==== Fragmento del texto

En El Paují, ya nadie puede dudar de si la minería es
destructiva o no.
La Poza Paují, la olla de aguas ocres, burbujeantes y
cristalinas ubicada al lado derecho del puente que lleva a la comunidad, dejó
de existir. Que en Paz Descanse (QEPD). Ya no está más o al menos ya no es ni
la sombra de la antes, de la de siempre. Aunque, tal vez, si los milagros existen,
las lluvias torrenciales, las que vengan tras el sopor del verano prolongado,
logren salvarla.
El Paují es una comunidad ubicada a 80 kilómetros de granza
de Santa Elena de Uairén, la capital del municipio Gran Sabana en el sureste
distante de Venezuela.
Es una población en la que conviven indígenas pemón, algunos
pocos de los citadinos que soñaron en este sitio un mundo mejor y donde algunos
pocos son conuqueros, otros artesanos, otros apicultores, otros pequeños
empresarios del turismo, otros comerciantes y ahora muchos son mineros,
venezolanos, extranjeros, indígenas, no indígenas, cada vez más son mineros.
En algún instante de la década que corre, las máquinas
mineras comenzaron a perforar la capa, en las nacientes del río; primero una,
después la otra; quienes denunciaban dejaron de hacerlo, por las amenazas; poco
a poco, aumentaron los tambores de combustible cuyo suministro está
absolutamente controlado por la Fuerza Armada Nacional Bolivariana (FANB), como
parte de la estrategia para limitar la actividad minera en la zona que es la
Cuenca Alta del Caroní, el río que produce al menos el 70% de la electricidad
del país.
En febrero de 2013, en Urimán, en lo más profundo de la
Sabana, un grupo de indígenas pemón detuvo a los efectivos militares que se
encargaban de cerrar los campamentos mineros ilegales y, a cambio de ellos, el
grupo consiguió que los ministros que se movilizaron hasta acá, civiles y
militares, les permitieran, sólo a los indígenas, continuar sacando oro y
diamantes, siempre y cuando lo hicieran sin maquinarias, lejos de los ríos y
reforestaran los espacios afectados.

========

# Objetivo:
Extrae, sin cambiar una sola letra, el pasaje del texto sobre la minería en El Paují que empieza en "El Paují es" y baja hasta "más son mineros.".

==== Contenido del listado

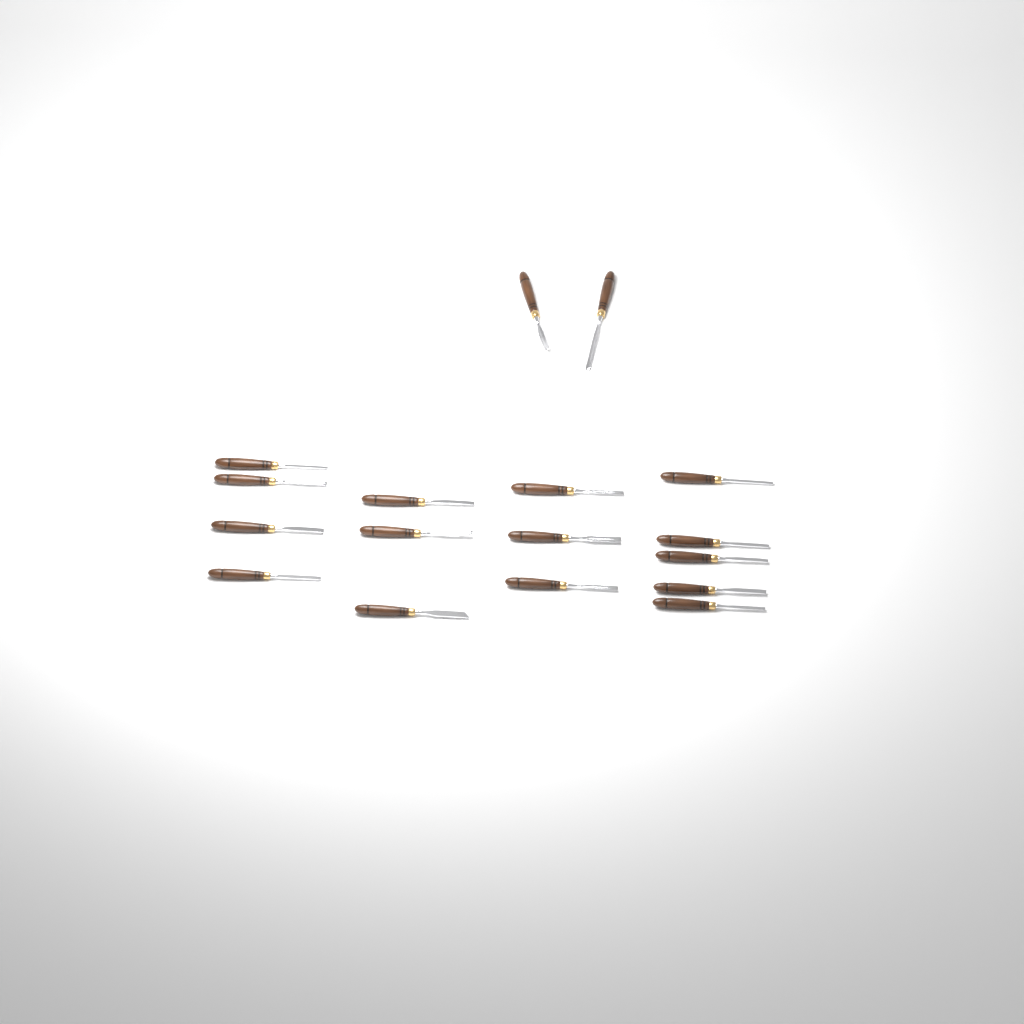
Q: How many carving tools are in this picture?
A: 17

========

# Resultado del ejercicio:
El Paují es una comunidad ubicada a 80 kilómetros de granza
de Santa Elena de Uairén, la capital del municipio Gran Sabana en el sureste
distante de Venezuela.
Es una población en la que conviven indígenas pemón, algunos
pocos de los citadinos que soñaron en este sitio un mundo mejor y donde algunos
pocos son conuqueros, otros artesanos, otros apicultores, otros pequeños
empresarios del turismo, otros comerciantes y ahora muchos son mineros,
venezolanos, extranjeros, indígenas, no indígenas, cada vez más son mineros.